The data:
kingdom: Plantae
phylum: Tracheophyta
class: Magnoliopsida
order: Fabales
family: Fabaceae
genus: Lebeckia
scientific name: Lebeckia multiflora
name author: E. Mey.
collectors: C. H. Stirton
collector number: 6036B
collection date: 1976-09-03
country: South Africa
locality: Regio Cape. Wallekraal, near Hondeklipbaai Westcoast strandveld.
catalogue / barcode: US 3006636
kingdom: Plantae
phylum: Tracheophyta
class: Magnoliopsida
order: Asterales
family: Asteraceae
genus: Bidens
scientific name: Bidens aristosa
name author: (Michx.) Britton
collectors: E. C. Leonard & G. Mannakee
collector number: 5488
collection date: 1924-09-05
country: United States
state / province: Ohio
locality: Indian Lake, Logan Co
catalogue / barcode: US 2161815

Problem description:
Reproduce all of the material above word for word, keeping every line unchanged.

Result for this task:
kingdom: Plantae
phylum: Tracheophyta
class: Magnoliopsida
order: Fabales
family: Fabaceae
genus: Lebeckia
scientific name: Lebeckia multiflora
name author: E. Mey.
collectors: C. H. Stirton
collector number: 6036B
collection date: 1976-09-03
country: South Africa
locality: Regio Cape. Wallekraal, near Hondeklipbaai Westcoast strandveld.
catalogue / barcode: US 3006636
kingdom: Plantae
phylum: Tracheophyta
class: Magnoliopsida
order: Asterales
family: Asteraceae
genus: Bidens
scientific name: Bidens aristosa
name author: (Michx.) Britton
collectors: E. C. Leonard & G. Mannakee
collector number: 5488
collection date: 1924-09-05
country: United States
state / province: Ohio
locality: Indian Lake, Logan Co
catalogue / barcode: US 2161815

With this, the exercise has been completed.